- _Exercise description_
Answer these questions from the text on Apep below, one per line:
1. What purpose did state-sponsored rituals and temples serve?
2. What are Apep's wars with Set said to be?
3. In what form does Ra often claim Apep in the end?

This was a sort of microcosmic achievement, the actions of the kingdom extending out into the universe. This was also the purpose of state sponsored rituals and temples, to keep an order over all the cosmos. The rising sun and the flowing river needed to be maintained, after all, or all life would perish from the earth.

Apep.png

Notably, then, there are agents of Chaos to be opposed. The most prominent of these is Apep, a great serpent. Apep dwells in the underworld, and daily assails Ra to devour him. He is defeated by Bast and Set, depending on the time period, or even Ra himself. Apep bears a resemblance to Leviathan, who we talked about here, in his role as serpent devouring the sun. Compared to other world destroying serpents, such as Jormungandr or Vritra, Apep is rather small, a measly 16 meters (or, roughly,48 feet). Sometimes however, he is said to be the vast horizon, or just beyond it. His roar will shake the underworld, calling to mind mythological the Kur dragon. Apep posses a number of powers, including the favorite of the serpent: a magical gaze. His wars with Set are the thunderstorms. His battles below with Ra’s entourage are earthquakes. In the end, often, Ra claims him in the form of a cat. His actions betray a greater, almost immortal chaos that is waiting to be unleashed. Apep is thus the eternal enemy of the pharaoh and Maat, more than any other. Appropriately, as an immortal entity of chaos, some suppose Apep to be the first god-king, overthrown by Ra. Others say he was born of Ra’s umblical chord after Ra’s birth.

- _Given entries_
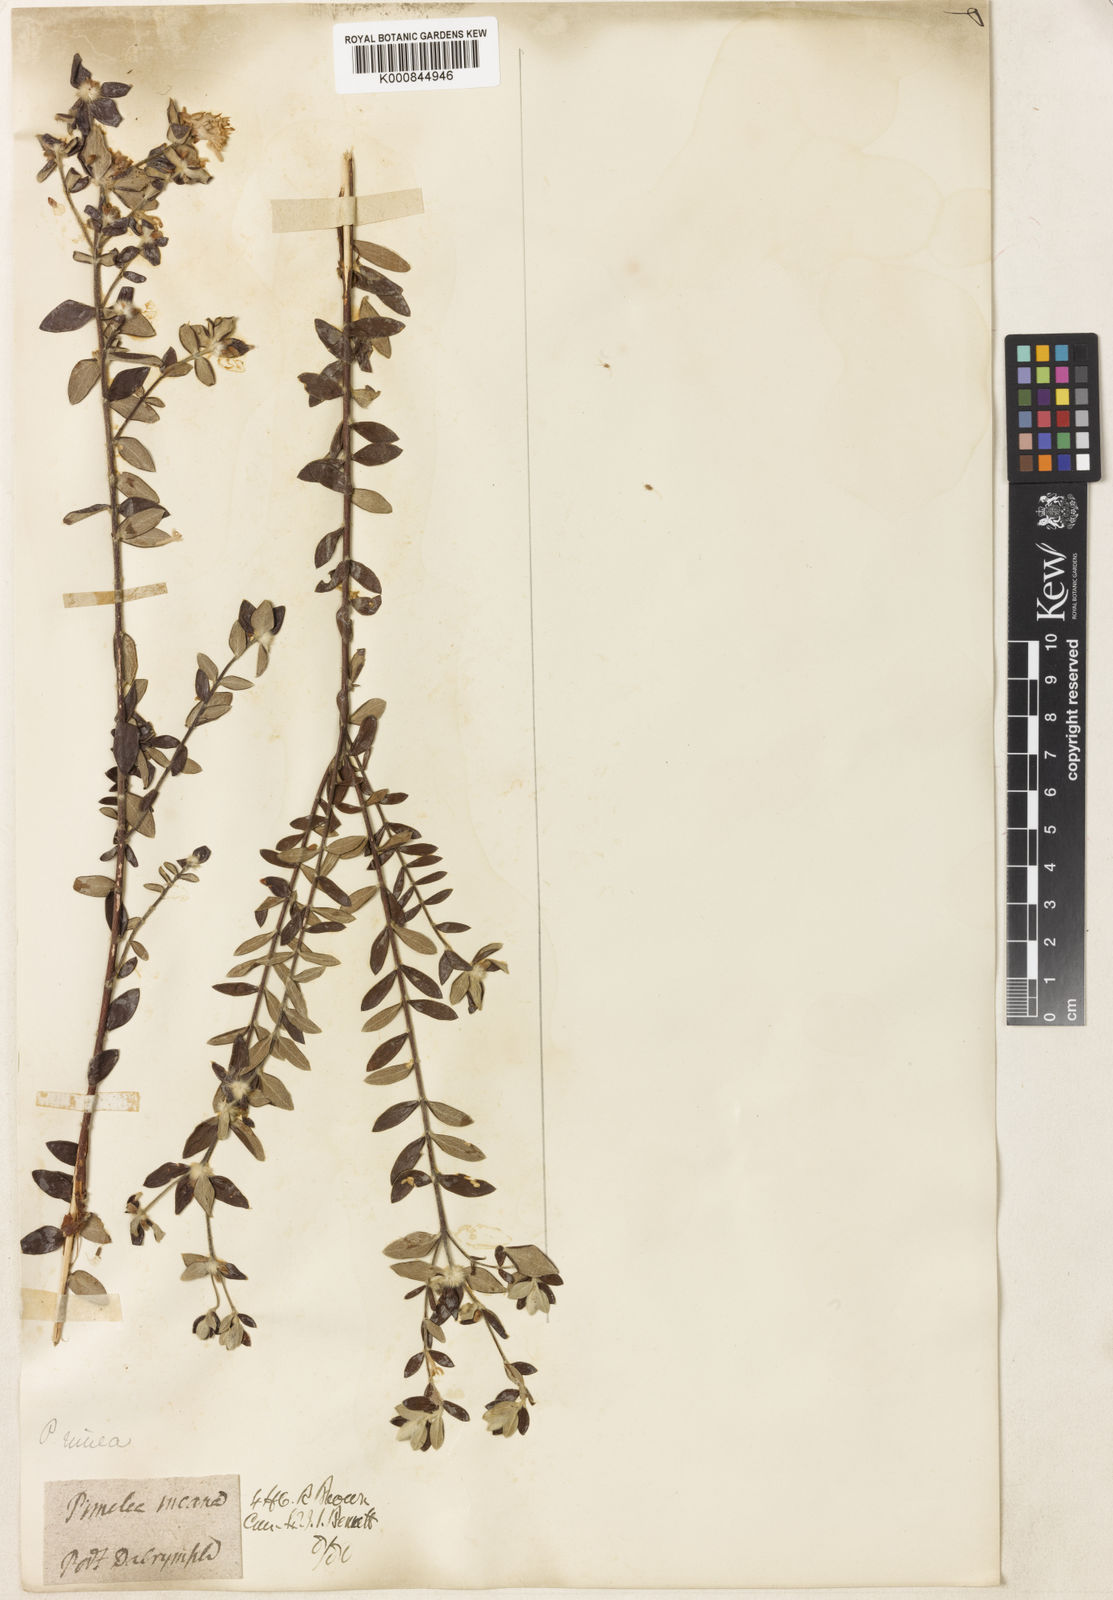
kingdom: Plantae
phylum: Tracheophyta
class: Magnoliopsida
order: Malvales
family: Thymelaeaceae
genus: Pimelea
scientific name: Pimelea nivea
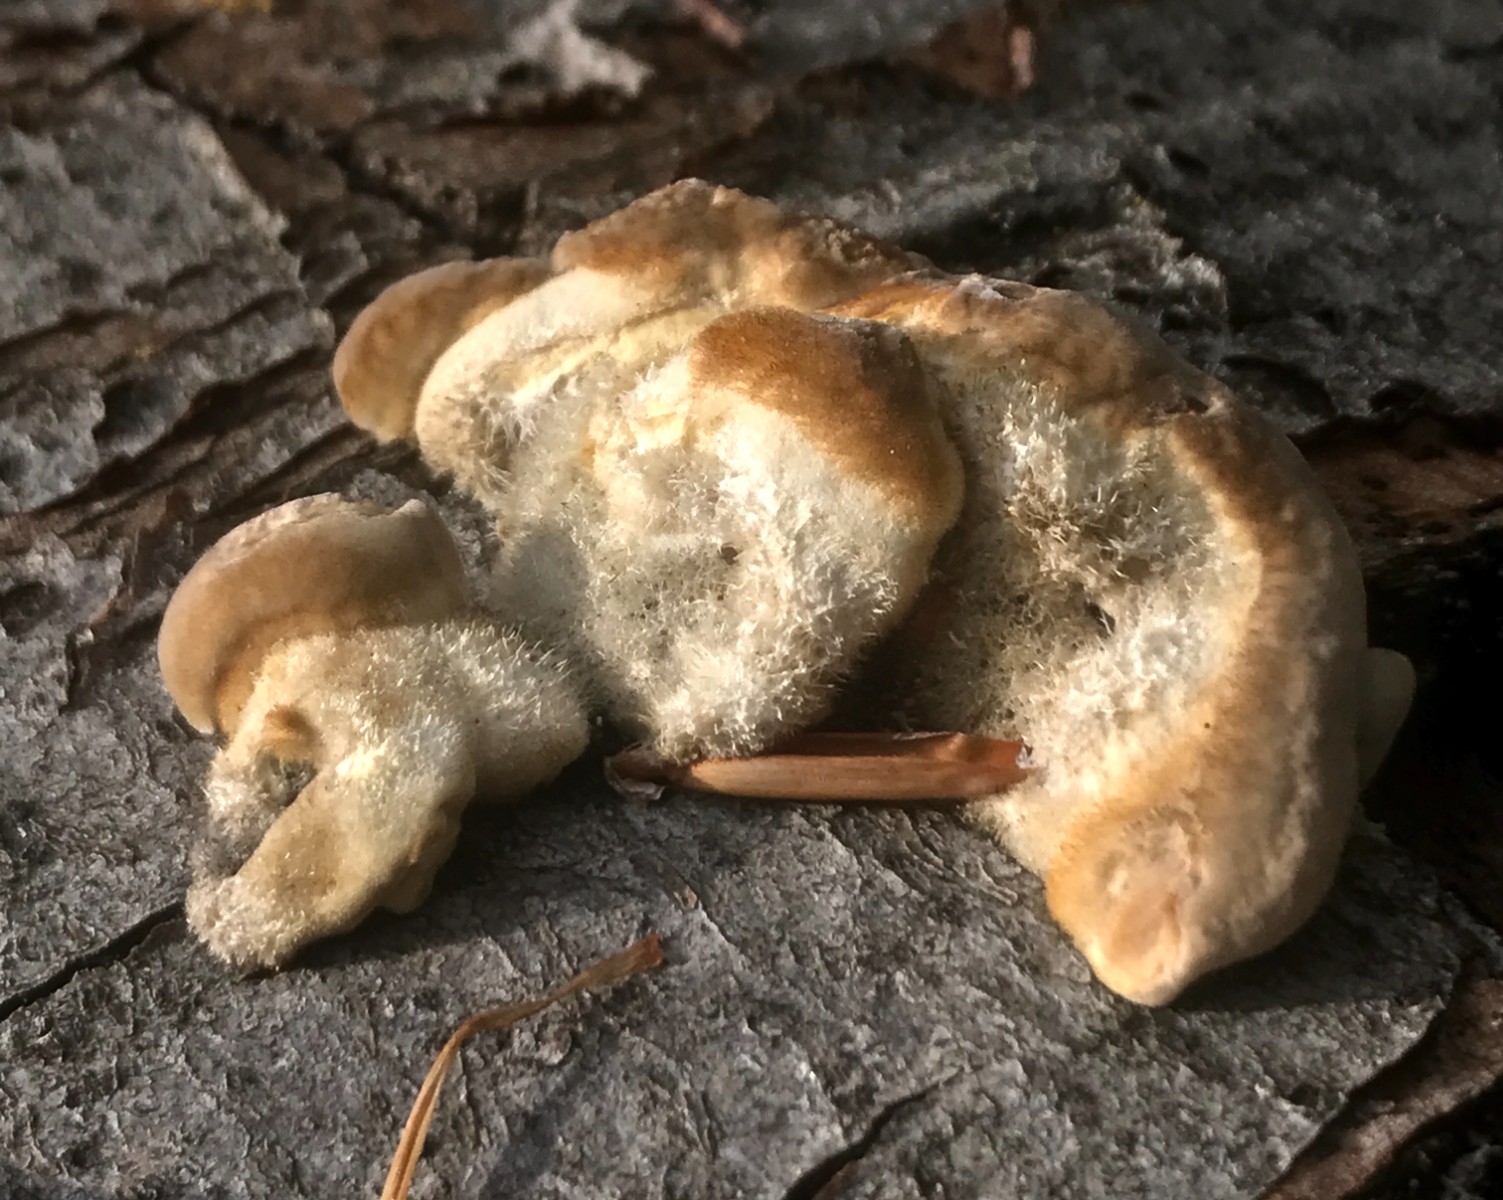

- _Solution to this task_
1. To keep an order over all the cosmos.
2. The thunderstorms.
3. A cat.